3. Restart your bot after installing the dependencies.
## Commands
### `/generate`
Generate an image using Stable Diffusion running locally on your GPU.
**Parameters:**
- `prompt` (required): The text prompt to generate an image from
- `negative_prompt` (optional): Things to avoid in the generated image
- `steps` (optional, default: 30): Number of inference steps (higher = better quality but slower)
- `guidance_scale` (optional, default: 7.5): How closely to follow the prompt (higher = more faithful but less creative)
- `width` (optional, default: 512): Image width (must be a multiple of 8)
- `height` (optional, default: 512): Image height (must be a multiple of 8)
- `seed` (optional): Random seed for reproducible results (leave empty for random)
- `hidden` (optional, default: false): Whether to make the response visible only to you
### `/sd_models`
List available Stable Diffusion models or change the current model (owner only).
**Parameters:**
- `model` (optional): The model to switch to (leave empty to just list available models)
## Available Models
- Stable Diffusion 1.5 (`runwayml/stable-diffusion-v1-5`)

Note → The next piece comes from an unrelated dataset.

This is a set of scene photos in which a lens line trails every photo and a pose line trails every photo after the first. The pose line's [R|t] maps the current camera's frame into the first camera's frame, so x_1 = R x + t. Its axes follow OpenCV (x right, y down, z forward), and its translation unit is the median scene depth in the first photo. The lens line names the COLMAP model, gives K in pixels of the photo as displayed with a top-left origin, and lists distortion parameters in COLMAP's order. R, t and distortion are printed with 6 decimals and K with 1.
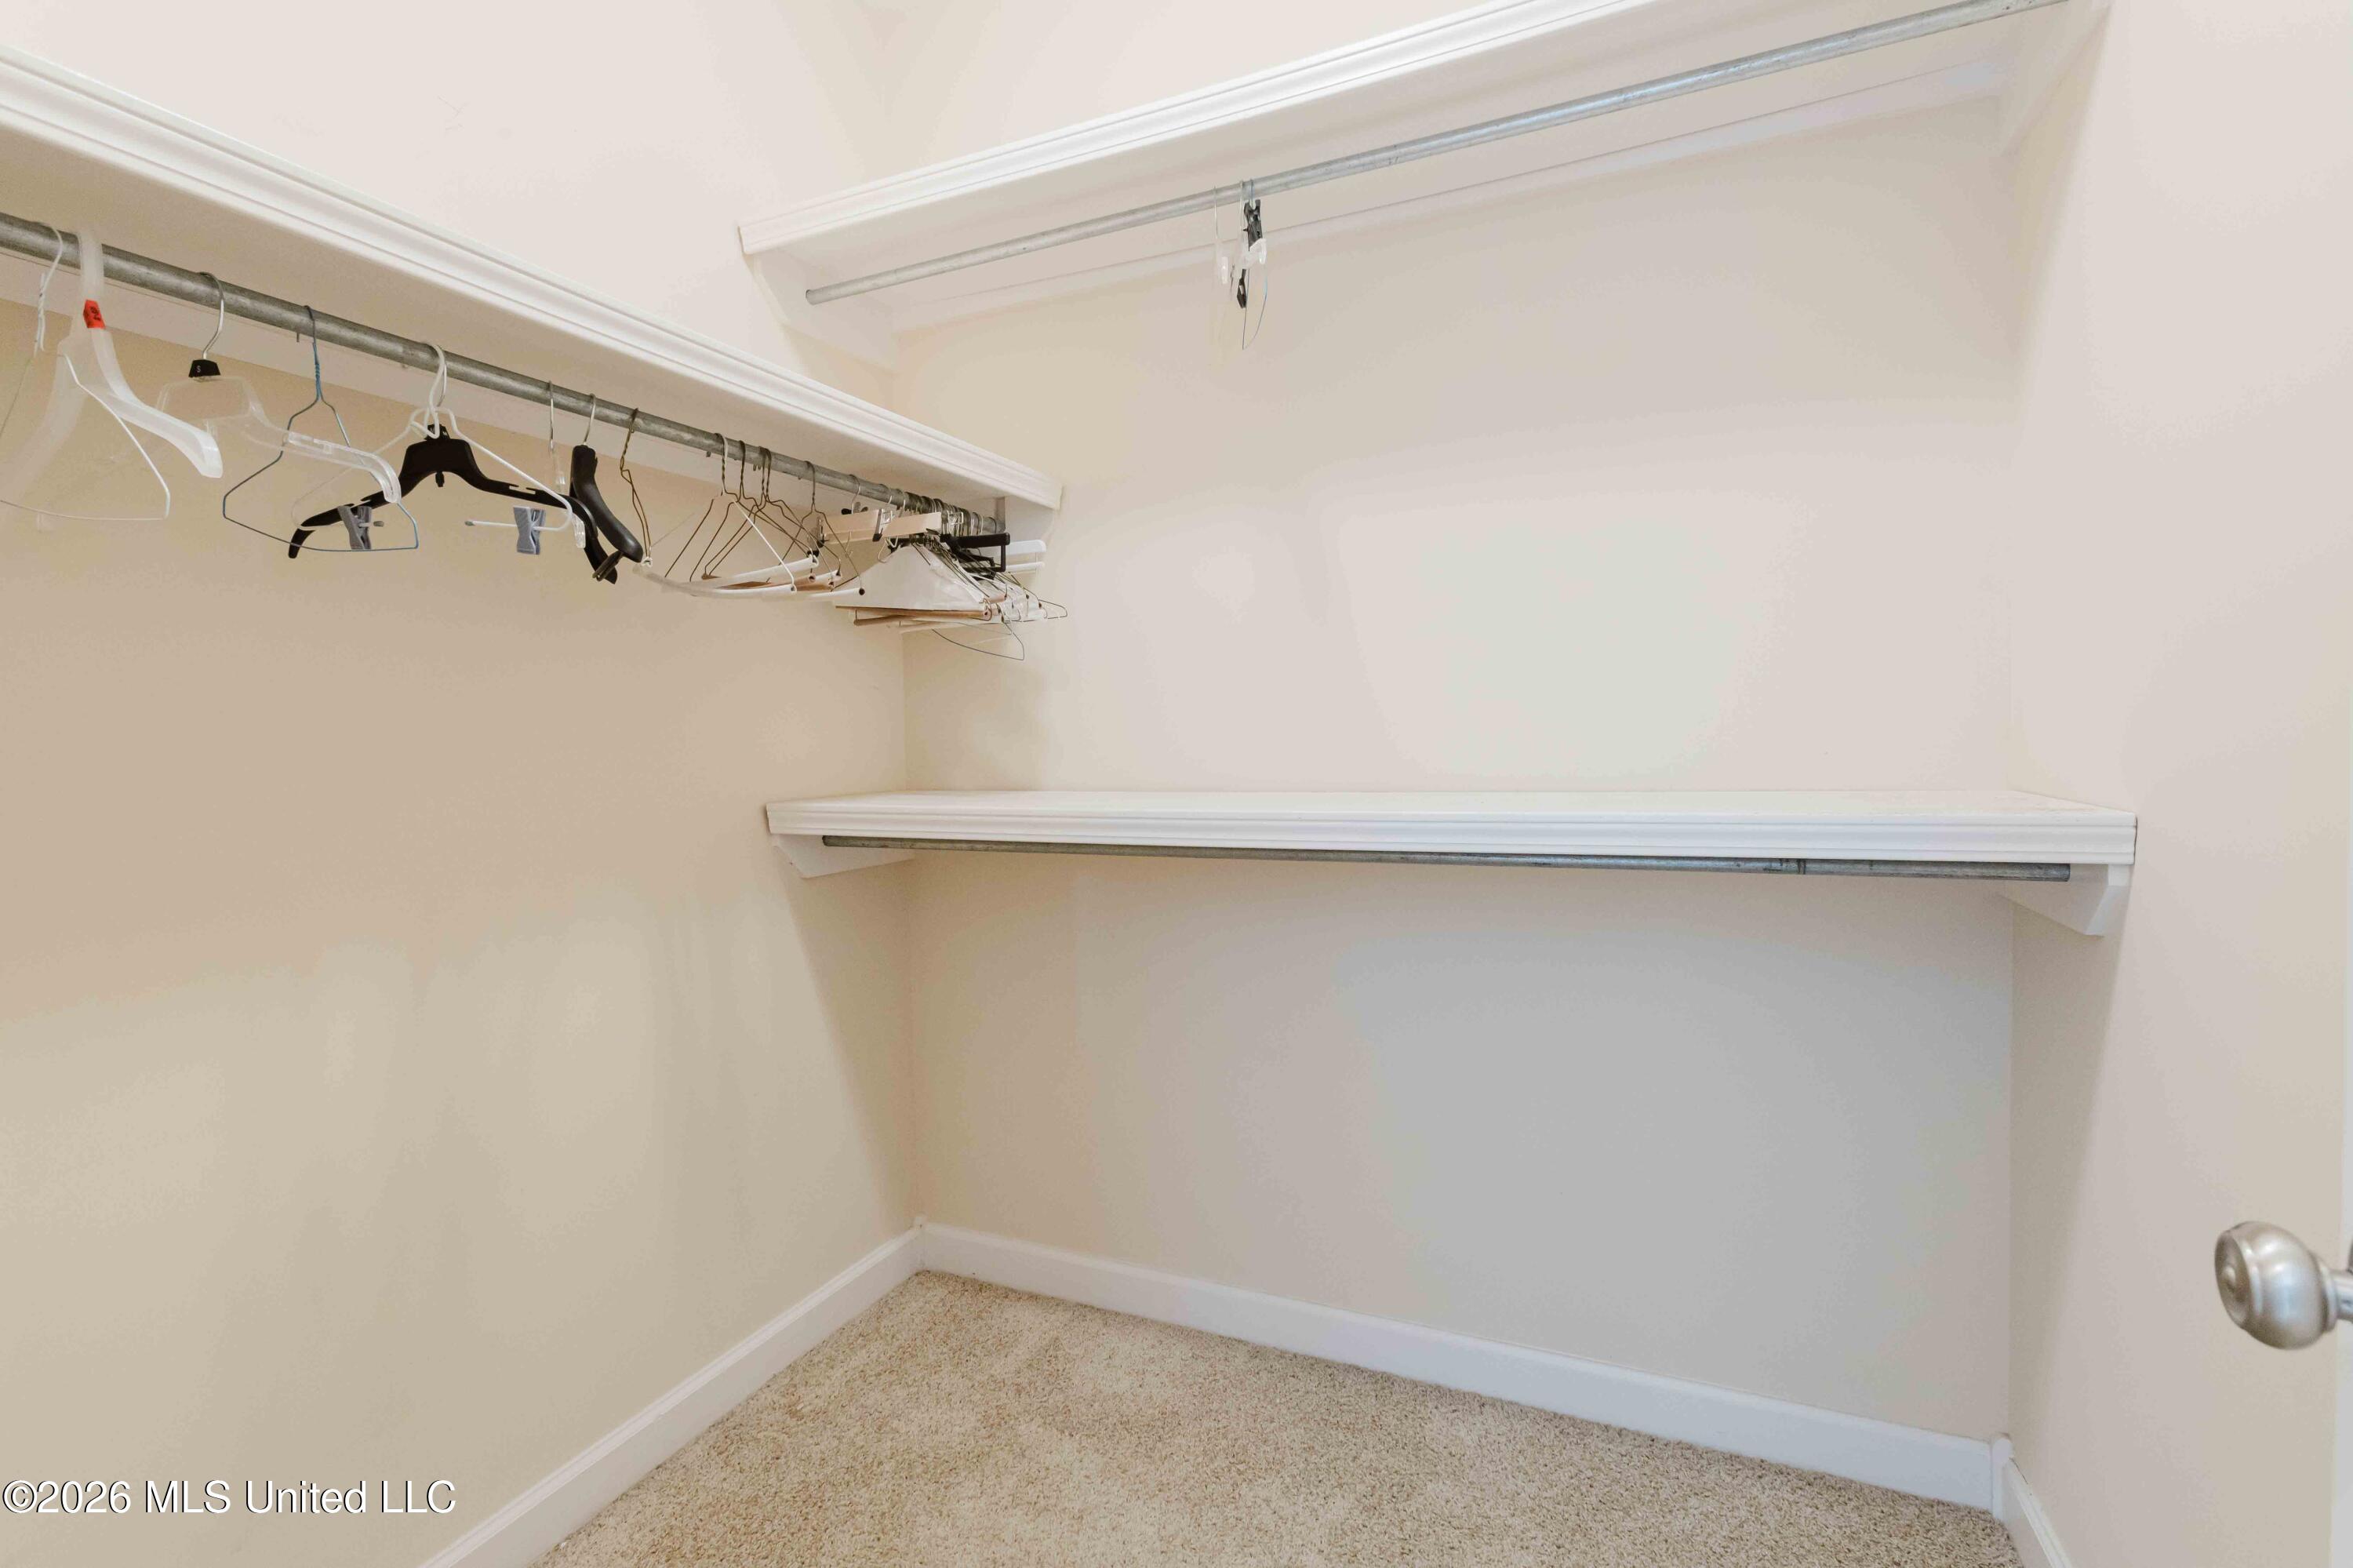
lens RADIAL K [[1056.8, 0, 1165.1], [0, 1056.8, 771.4], [0, 0, 1]] dist [-0.023092, 0.012641]
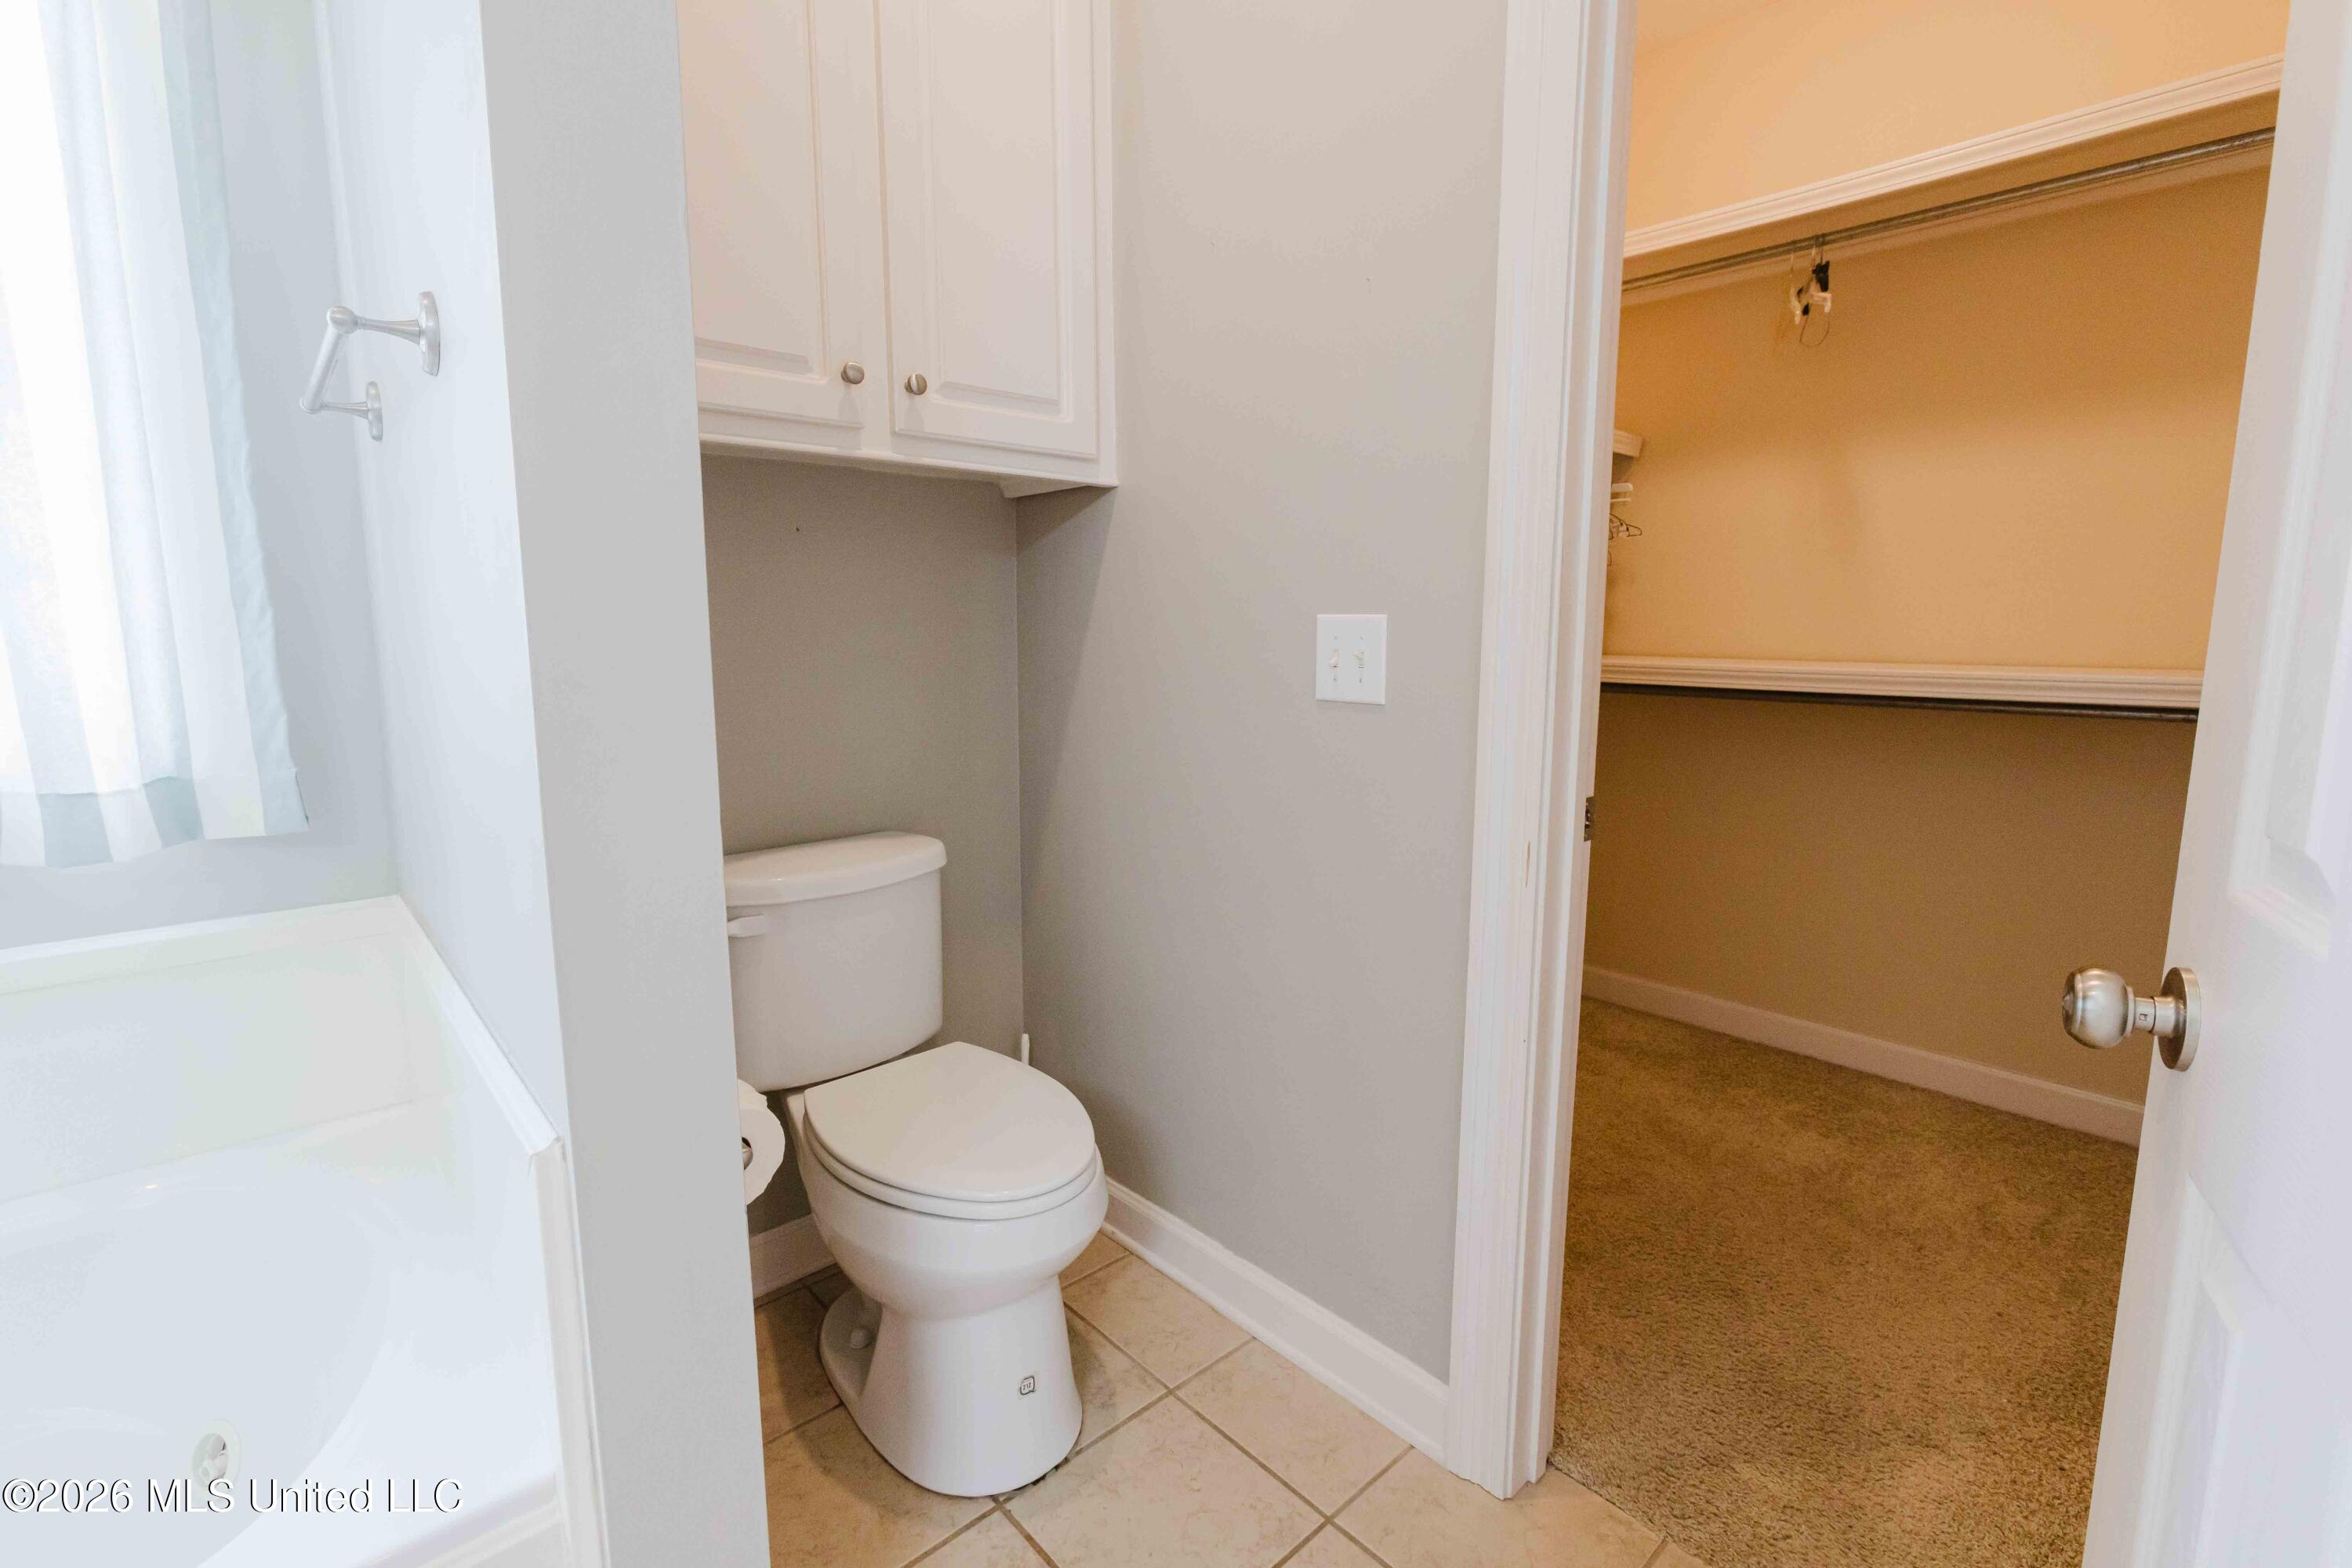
lens RADIAL K [[1056.3, 0, 1164.6], [0, 1056.3, 771.4], [0, 0, 1]] dist [-0.023092, 0.012641]
pose [[0.917563, 0.083998, -0.388615, -0.125187], [-0.047471, 0.993582, 0.102674, 0.070433], [0.394745, -0.075762, 0.915662, -0.721813]]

- Stable Diffusion 2.1 (`stabilityai/stable-diffusion-2-1`)
- Stable Diffusion XL (`stabilityai/stable-diffusion-xl-base-1.0`)
## Requirements
- CUDA-compatible GPU with at least 4GB VRAM (8GB+ recommended for larger images)
- Python 3.8+
- PyTorch with CUDA support
- diffusers library
- transformers library
- accelerate library
## Troubleshooting
- If you encounter CUDA out-of-memory errors, try reducing the image dimensions or using a smaller model.
- The first generation might take longer as the model needs to be loaded into memory.
- If you're getting "CUDA not available" errors, make sure your GPU drivers are up to date and PyTorch is installed with CUDA support.